I've found these kinds of "hands-on" skills to be really useful in a standard software engineering role, but I doubt you'll find a course that covers them in a typical CS degree; this is more hands-on/experiential knowledge than it is academic. So what do you do if you want to hone these skills? Up until recently, my only suggestions would have been "set up some computers at home for fun and do stuff with them" (still highly recommended!) or "try to pick it up on the job," but a recent Hacker News post offers an alternative. Just like how many online services let you practice interview-style programming questions, SadServers.com provides a suite of "real-world" debugging challenges. You're dropped into a VM with some kind of problem (e.g., "why isn't the web server showing the index page?") and tasked with fixing it yourself. I've only done a few, but they were often (painfully) realistic, and lots of fun. I recommend the "Karakorum" scenario in particular if you want to stretch your neurons a bit.
Until next time, may your flailing be ever fruitful.
To be exact, I was trying to install Syncthing on my Synology DS216se. If you're
in the same boat, I recommend downloading the appropriate package from the SynoCommunity
page (in the Synology web GUI, look at "Control Panel" > "Info Center" and
use "DSM version" / "CPU" to figure out what version you need—it was 6.1 armada370
in my case) and installing it
manually. I went with this suboptimal approach after a couple others failed: 1) in theory, one should be able to add
that SynoCommunity feed as a "Package Source", but that didn't work for me. 2) Upgrading the OS to DSM 7 might've made
it easier to install Syncthing, but that seemed like more effort than it was worth, and cursory searches suggested the
recommended RAM for DSM 7 is 4x what's in my NAS. Why didn't I subject issue 1) to our rigorous debugging algorithm?
Well… when that failed, the only feedback I got was an unhelpful message in the GUI. We need more data than that
for a good investigation, and I didn't want to spend time tracking down where (if anywhere) the NAS logs more detailed
error information.
Side note: I have no idea why I needed to do this. This happened soon after I set up Syncthing. When I was choosing a username/password for Syncthing, I think I overwrote the general NAS admin password in my password manager by accident, but a) I don't recall having done anything on the NAS itself that should've triggered changing the password (messing up your password manager shouldn't have any impact on the websites you use it with!), and b) after this point, neither the old admin password nor the Syncthing password worked. Spooky.
I know, I know; right now I don't have HTTPS support working on the NAS. But that shouldn't really matter unless someone was snooping on the wireless traffic in my home. And you'd have to be seriously paranoid to give that even a moment of consideration… right?? (I'll get to it one day.)
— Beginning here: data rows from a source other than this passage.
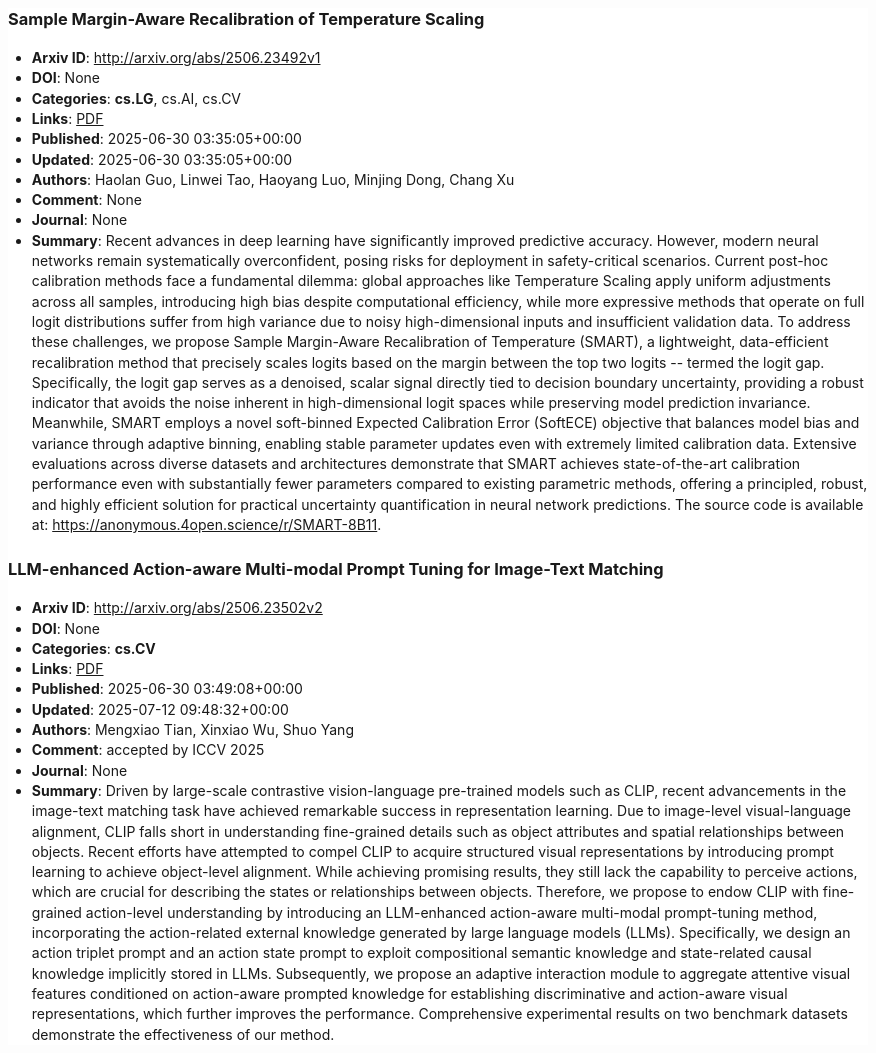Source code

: 

### Sample Margin-Aware Recalibration of Temperature Scaling
- **Arxiv ID**: http://arxiv.org/abs/2506.23492v1
- **DOI**: None
- **Categories**: **cs.LG**, cs.AI, cs.CV
- **Links**: [PDF](http://arxiv.org/pdf/2506.23492v1)
- **Published**: 2025-06-30 03:35:05+00:00
- **Updated**: 2025-06-30 03:35:05+00:00
- **Authors**: Haolan Guo, Linwei Tao, Haoyang Luo, Minjing Dong, Chang Xu
- **Comment**: None
- **Journal**: None
- **Summary**: Recent advances in deep learning have significantly improved predictive accuracy. However, modern neural networks remain systematically overconfident, posing risks for deployment in safety-critical scenarios. Current post-hoc calibration methods face a fundamental dilemma: global approaches like Temperature Scaling apply uniform adjustments across all samples, introducing high bias despite computational efficiency, while more expressive methods that operate on full logit distributions suffer from high variance due to noisy high-dimensional inputs and insufficient validation data. To address these challenges, we propose Sample Margin-Aware Recalibration of Temperature (SMART), a lightweight, data-efficient recalibration method that precisely scales logits based on the margin between the top two logits -- termed the logit gap. Specifically, the logit gap serves as a denoised, scalar signal directly tied to decision boundary uncertainty, providing a robust indicator that avoids the noise inherent in high-dimensional logit spaces while preserving model prediction invariance. Meanwhile, SMART employs a novel soft-binned Expected Calibration Error (SoftECE) objective that balances model bias and variance through adaptive binning, enabling stable parameter updates even with extremely limited calibration data. Extensive evaluations across diverse datasets and architectures demonstrate that SMART achieves state-of-the-art calibration performance even with substantially fewer parameters compared to existing parametric methods, offering a principled, robust, and highly efficient solution for practical uncertainty quantification in neural network predictions. The source code is available at: https://anonymous.4open.science/r/SMART-8B11.



### LLM-enhanced Action-aware Multi-modal Prompt Tuning for Image-Text Matching
- **Arxiv ID**: http://arxiv.org/abs/2506.23502v2
- **DOI**: None
- **Categories**: **cs.CV**
- **Links**: [PDF](http://arxiv.org/pdf/2506.23502v2)
- **Published**: 2025-06-30 03:49:08+00:00
- **Updated**: 2025-07-12 09:48:32+00:00
- **Authors**: Mengxiao Tian, Xinxiao Wu, Shuo Yang
- **Comment**: accepted by ICCV 2025
- **Journal**: None
- **Summary**: Driven by large-scale contrastive vision-language pre-trained models such as CLIP, recent advancements in the image-text matching task have achieved remarkable success in representation learning. Due to image-level visual-language alignment, CLIP falls short in understanding fine-grained details such as object attributes and spatial relationships between objects. Recent efforts have attempted to compel CLIP to acquire structured visual representations by introducing prompt learning to achieve object-level alignment. While achieving promising results, they still lack the capability to perceive actions, which are crucial for describing the states or relationships between objects. Therefore, we propose to endow CLIP with fine-grained action-level understanding by introducing an LLM-enhanced action-aware multi-modal prompt-tuning method, incorporating the action-related external knowledge generated by large language models (LLMs). Specifically, we design an action triplet prompt and an action state prompt to exploit compositional semantic knowledge and state-related causal knowledge implicitly stored in LLMs. Subsequently, we propose an adaptive interaction module to aggregate attentive visual features conditioned on action-aware prompted knowledge for establishing discriminative and action-aware visual representations, which further improves the performance. Comprehensive experimental results on two benchmark datasets demonstrate the effectiveness of our method.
Also, yeah, if you read any post involving treebeard
, you might be picking up on a
theme with the hostnames. Embarrassingly, I wouldn't even call myself a Lord of the Rings fan per se, but my wife
christened treebeard
first and thus set the precedent. After that, I can't not dub the NAS nasgul
.
Yes, until you've figured out the issue; apologies if my inexactitude has trapped your brain in a busy loop.
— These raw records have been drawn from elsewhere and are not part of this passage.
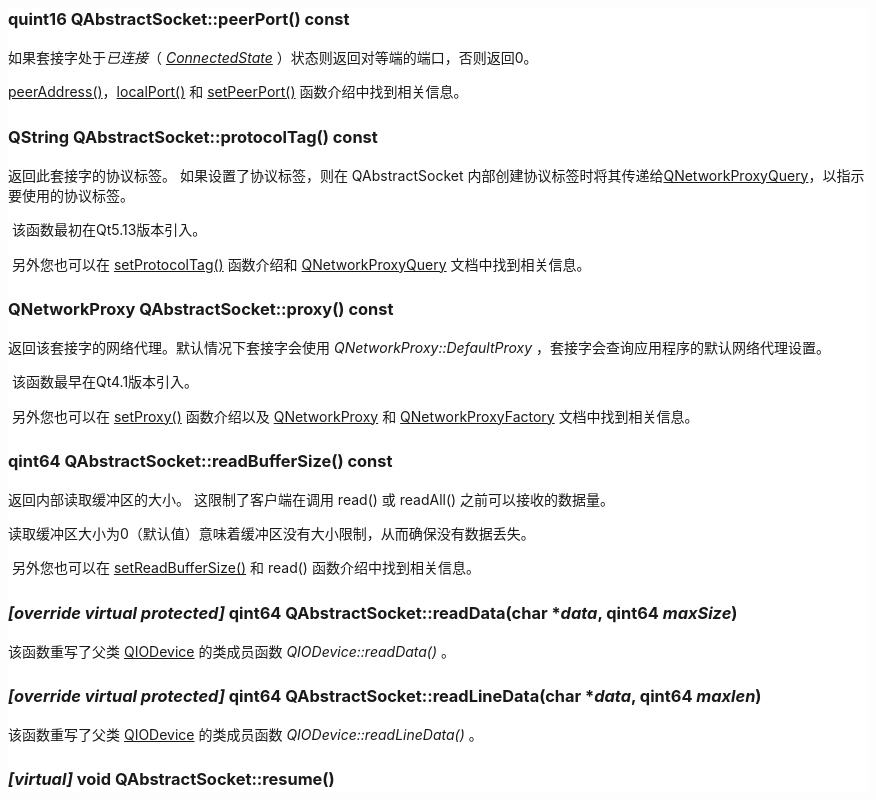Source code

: 

### quint16 **QAbstractSocket**::peerPort() const

如果套接字处于*已连接*（ [*ConnectedState*](#enum-qabstractsocketsocketstate) ）状态则返回对等端的端口，否则返回0。

[peerAddress()](#qhostaddress-qabstractsocketpeeraddress-const)，[localPort()](#quint16-qabstractsocketlocalport-const) 和 [setPeerPort()](#protected-void-qabstractsocketsetpeerportquint16-port) 函数介绍中找到相关信息。



### QString **QAbstractSocket**::protocolTag() const

返回此套接字的协议标签。 如果设置了协议标签，则在 QAbstractSocket 内部创建协议标签时将其传递给[QNetworkProxyQuery](../../N/QNetworkProxyQuery/QNetworkProxyQuery.md)，以指示要使用的协议标签。

​    该函数最初在Qt5.13版本引入。

​    另外您也可以在 [setProtocolTag()](#void-qabstractsocketsetprotocoltagconst-qstring-tag) 函数介绍和 [QNetworkProxyQuery](../../N/QNetworkProxyQuery/QNetworkProxyQuery.md) 文档中找到相关信息。



### QNetworkProxy **QAbstractSocket**::proxy() const

返回该套接字的网络代理。默认情况下套接字会使用 *QNetworkProxy::DefaultProxy* ，套接字会查询应用程序的默认网络代理设置。

​    该函数最早在Qt4.1版本引入。

​    另外您也可以在 [setProxy()](#void-qabstractsocketsetproxyconst-qnetworkproxy-networkproxy-) 函数介绍以及 [QNetworkProxy](../../N/QNetworkProxy/QNetworkProxy.md) 和 [QNetworkProxyFactory](../../N/QNetworkProxyFactory/QNetworkProxyFactory.md) 文档中找到相关信息。



### qint64 **QAbstractSocket**::readBufferSize() const

返回内部读取缓冲区的大小。 这限制了客户端在调用 read() 或 readAll() 之前可以接收的数据量。

​    读取缓冲区大小为0（默认值）意味着缓冲区没有大小限制，从而确保没有数据丢失。

​    另外您也可以在 [setReadBufferSize()](#virtual-void-qabstractsocketsetreadbuffersizeqint64-size) 和 read() 函数介绍中找到相关信息。



### *[override virtual protected]* qint64 **QAbstractSocket**::readData(char **data*, qint64 *maxSize*)

该函数重写了父类 [QIODevice](../../I/QIODevice/QIODevice.md) 的类成员函数 *QIODevice::readData()* 。



### *[override virtual protected]* qint64 **QAbstractSocket**::readLineData(char **data*, qint64 *maxlen*)

该函数重写了父类 [QIODevice](../../I/QIODevice/QIODevice.md) 的类成员函数 *QIODevice::readLineData()* 。



### *[virtual]* void **QAbstractSocket**::resume()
Cute, the standard DNS port twice; that'll make it easier to remember for next time.
Looking this up after the fact, check out the free "zine"
she published that gives a super quick and useful introduction to tcpdump
. I should start including her material in
my go-to flail resources!
Just for fun, afterwards I did pull the relevant log file, /var/log/upstart/avahi.log
, which is mostly
filled with sporadic but identical failures of the form:
2022-11-06T15:53:18-0500 cname_load_conf failed:/var/tmp/nginx/avahi-aliases.conf
That doesn't mean anything in particular to me (other than noting that nginx is a web server and CNAME is a DNS record type?), but it would be a good first clue if we wanted to continue searching for the root cause.